Facts and issue: The plaintiff instituted action against the defendant in his personal capacity for loss of support and representative capacity on behalf of his minor child, the second plaintiff claiming in excess of R7,000,000. The action arises from an accident in which the plaintiff’s wife and minor children were involved in. The plaintiff’s wife lost her life in the accident and the second plaintiff suffered injuries. The court is called upon to decide if there was a proverbial 1% negligence on the side of the insured driver in causing the accident, in which event the parties agreed that the defendant shall be liable to compensate the first and second plaintiffs in respect of any damages they suffered in respect of loss of support from the deceased.

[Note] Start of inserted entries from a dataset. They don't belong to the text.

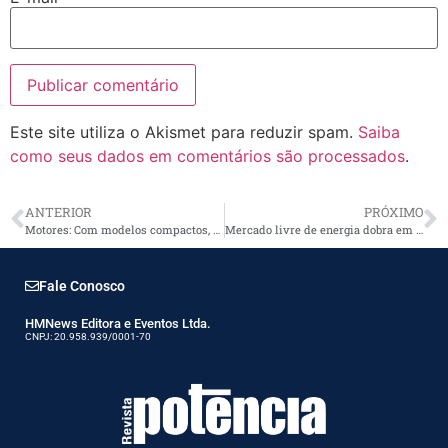
Este site utiliza o Akismet para reduzir spam.
Saiba
como seus dados em comentários são processados
.
ANTERIOR
PRÓXIMO
Motores: Com modelos compactos, ABB amplia linha de alta eficiência
Mercado livre de energia dobra em dois anos e se torna alternativa estratégica para empresas
Fale Conosco
HMNews Editora e Eventos Ltda.
CNPJ: 20.958.939/0001-70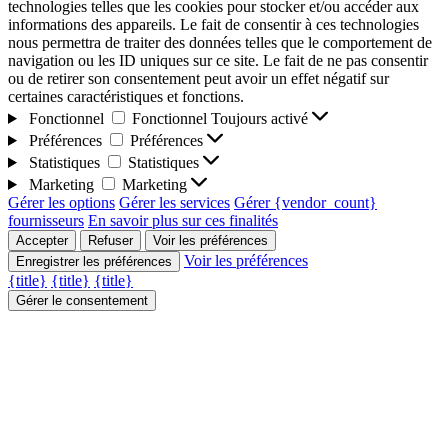
technologies telles que les cookies pour stocker et/ou accéder aux
informations des appareils. Le fait de consentir à ces technologies
nous permettra de traiter des données telles que le comportement de
navigation ou les ID uniques sur ce site. Le fait de ne pas consentir
ou de retirer son consentement peut avoir un effet négatif sur
certaines caractéristiques et fonctions.
Fonctionnel
Fonctionnel
Toujours activé
Préférences
Préférences
Statistiques
Statistiques
Marketing
Marketing
Gérer les options
Gérer les services
Gérer {vendor_count}
fournisseurs
En savoir plus sur ces finalités
Accepter
Refuser
Voir les préférences
Voir les préférences
Enregistrer les préférences
{title}
{title}
{title}
Gérer le consentement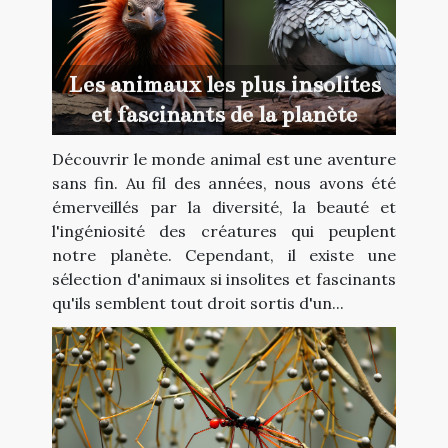
Les animaux les plus insolites
et fascinants de la planète
Découvrir le monde animal est une aventure
sans fin. Au fil des années, nous avons été
émerveillés par la diversité, la beauté et
l'ingéniosité des créatures qui peuplent
notre planète. Cependant, il existe une
sélection d'animaux si insolites et fascinants
qu'ils semblent tout droit sortis d'un...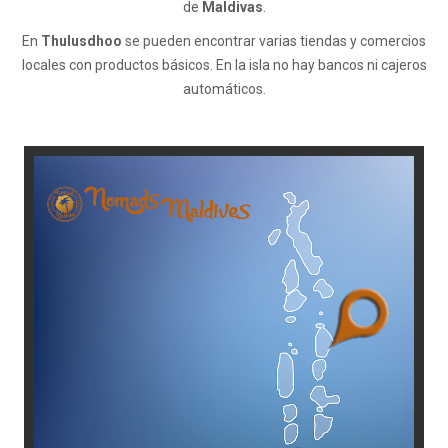
de
Maldivas
.
En
Thulusdhoo
se pueden encontrar varias tiendas y comercios
locales con productos básicos. En la isla no hay bancos ni cajeros
automáticos.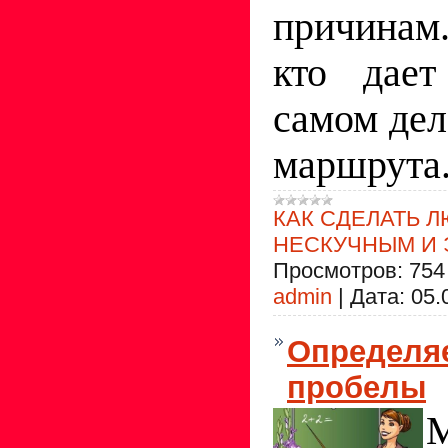
причинам
кто дает
самом дел
маршрута
КАК СДЕЛАТЬ 
НЕСКУЧНЫМ И
Просмотров:
754
admin
|
Дата:
05.
Определя
пробелы
М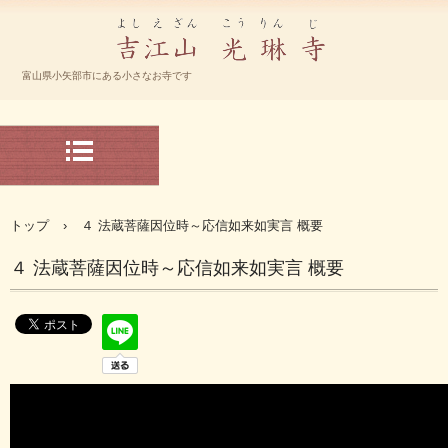
宗大谷派 光琳寺 ホームページ
富山県小矢部市にある小さなお寺です
TEL.-0766-67-2192
〒932-0804 富山県小矢部市下中368
トップ
›
４ 法蔵菩薩因位時～応信如来如実言 概要
４ 法蔵菩薩因位時～応信如来如実言 概要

Discussion: Ms Mdevu testified that she was a passenger in her cousin’s motor vehicle travelling on the freeway on the fast late when she noticed the insured driver’s motor vehicle stationary in the slow lane next to the emergency lane with its hazard lights on. She saw the motor vehicle driven by the deceased collide with the insured driver’s stationary motor vehicle at the back and proceeded to collide with the motor vehicle she was travelling in. The motor vehicle driven by the deceased overturned and two children flew out through the windows. She tried to assist the injured children until the emergency services arrived. She confirmed the video footage that depicted the accident and specifically testified that there was an emergency lane to the left of the insured driver and that there was nothing prohibiting the insured driver from moving into and stopping in the emergency lane. Regulation 304 of the National Road Traffic Act specifically prohibits the stopping of a vehicle on the roadway except for a cause beyond the control of the driver.
Findings: By stopping in the road, the insured driver was contravening regulation 304 without any justification. The evidence shows that he was travelling on the road and then came to a standstill in the road next to the emergency lane. The uncontested evidence is further that there was nothing preventing him from stopping in the emergency lane or travelling to a point where it was safe to stop out of the roadway. Mr Thabede could and should have pulled off the roadway into the emergency lane, although it seems that he could still travel and should have pulled off at a place where it was lawful and safe to do so. Mr Thabede should have foreseen the possibility of a collision by being stationary in the roadway and was therefore negligent. But for the insured driver’s stationary motor vehicle’s presence on the road, the accident would not have occurred, and his negligence is therefore casually connected to the collision.
Order: The Defendant is liable for 100% of the first and second plaintiffs’ proven or agreed damages in respect of loss of support. The defendant is liable for 100% of the second plaintiff’s proven or agreed damages in respect of the injuries she sustained.